The fine comes from a decision Apple made a few years back: It started throttling the peak performance of phones with old batteries, but didn’t tell the customers what was happening. Now France is making it pay the price.
What is Apple Guilty of?
In December 2017, Apple revealed that its recent iOS software updates had included a feature that slowed down the performance of older iPhone models. As a result, these models weren’t able to handle a quick peak of power, and the entire phone might shut down, even if it appeared to have plenty of energy left just a few seconds before. Apple’s reasoning was that this was the best way to combat issues stemming from the phone’s lithium-ion batteries as they aged. But their big mistake was not alerting any phone owners that their phones would suddenly have a cap on their peak performances, or that it was the ageing batteries that needed replacing, not the entire device. Users’ phones were most likely to shut down right when they were needed most: When they tried to pull up their Google Maps app at the end of a long day in a foreign city, for example. Apple apologized, offering a battery replacement for any affected devices at a reduced rate of $29. It also introduced a “Battery Health” feature to let users in on their phone’s maximum capacity. Granted, the full apology might have left a little to be desired, with hedging phrases like “We know that some of you feel Apple has let you down.” France, it appears, was not satisfied.
What is the Ruling?
France’s watchdog agency, The General Directorate for Competition Policy, Consumer Affairs and Fraud Control, or DGCCRF, began its probe into the case back in early 2018. Last Friday, it issued its judgement: A €25 million fine (that’s about $27 million in US dollars), along with an order to display a press release on its website highlighting their wrongdoing. And, since users can’t reverse iOS updates, they had no way of returning their phone to a more functional condition. Apple has since added an ability to reverse their battery-throttling feature, in their iOS 11.3 update. Granted, this fine is hardly going to kneecap Apple. It’s a drop in the massive tech giant’s $1.3 trillion market cap. In December 2019, Apple became the first company to pass $1 trillion, making it the last company in the world to be bothered by a paltry $27 million fine. The tech giant doesn’t just have France to worry about. Italy already slapped Apple with a €10 million fine in 2018 for the battery slow-down case, for instance, and Apple continues to battle US-based class action suits centering on the same planned obsolescence issue. In April 2018, a Judicial Panel consolidated 61 complaints, though more have popped up since, including one in August 2019 and another in October. In other words, Apple definitely hasn’t heard the last of this issue.

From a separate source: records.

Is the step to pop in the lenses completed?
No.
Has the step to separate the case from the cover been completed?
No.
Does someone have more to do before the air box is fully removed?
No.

Apple’s Court European Battles
Apple is not new to court battles in Europe. What’s the saying? You don’t get to a $1.3 trillion market cap without making a few enemies? Recently, The EU has been pushing for a universal phone charger standard in order to cut down on waste. Apple lobbied hard against it, commissioning studies and arguing that the ruling would hurt the industry’s “ability to innovate.” Regardless, the EU has now ruled in favour of a single charger solution, which will doubtless lead to headaches for Apple down the line. Plus, Apple only recently finished paying a hefty $15 billion fine to the EU over tax benefits from the Irish government. In 1991, Ireland agreed to only tax a set bracket of Apple’s earnings. But it’s illegal for an EU country to offer just one business a sweetheart deal, so the EU got wind of it eventually and doled out a fine that actually put a sizeable dent in Apple’s earnings. I could go on listing Apple’s international legal run-ins, but you get the point. Besides, I don’t want to open too many tabs and risk my iPhone crashing.